-- Source material follows --
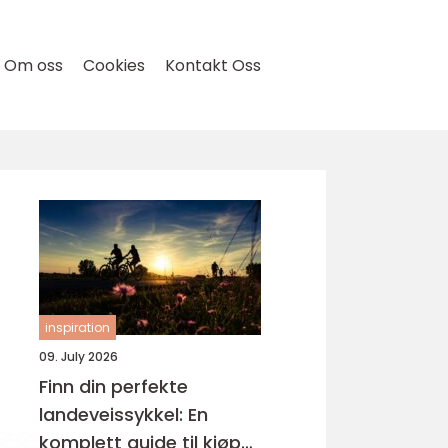
Om oss
Cookies
Kontakt Oss
inspiration
09. July 2026
Finn din perfekte
landeveissykkel: En
komplett guide til kjøp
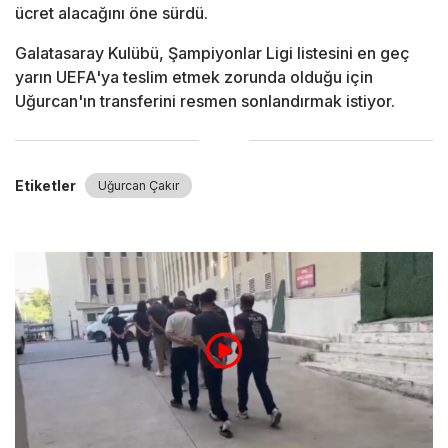
ücret alacağını öne sürdü.
Galatasaray Kulübü, Şampiyonlar Ligi listesini en geç
yarın UEFA'ya teslim etmek zorunda olduğu için
Uğurcan'ın transferini resmen sonlandırmak istiyor.
Etiketler
Uğurcan Çakır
-- Source material concluded --
▸ **Work order**: Line by line, print the records exactly, leaving the pictures behind.

▸ **Reply to the task**:
Om oss
Cookies
Kontakt Oss
inspiration
09. July 2026
Finn din perfekte
landeveissykkel: En
komplett guide til kjøp
ücret alacağını öne sürdü.
Galatasaray Kulübü, Şampiyonlar Ligi listesini en geç
yarın UEFA'ya teslim etmek zorunda olduğu için
Uğurcan'ın transferini resmen sonlandırmak istiyor.
Etiketler
Uğurcan Çakır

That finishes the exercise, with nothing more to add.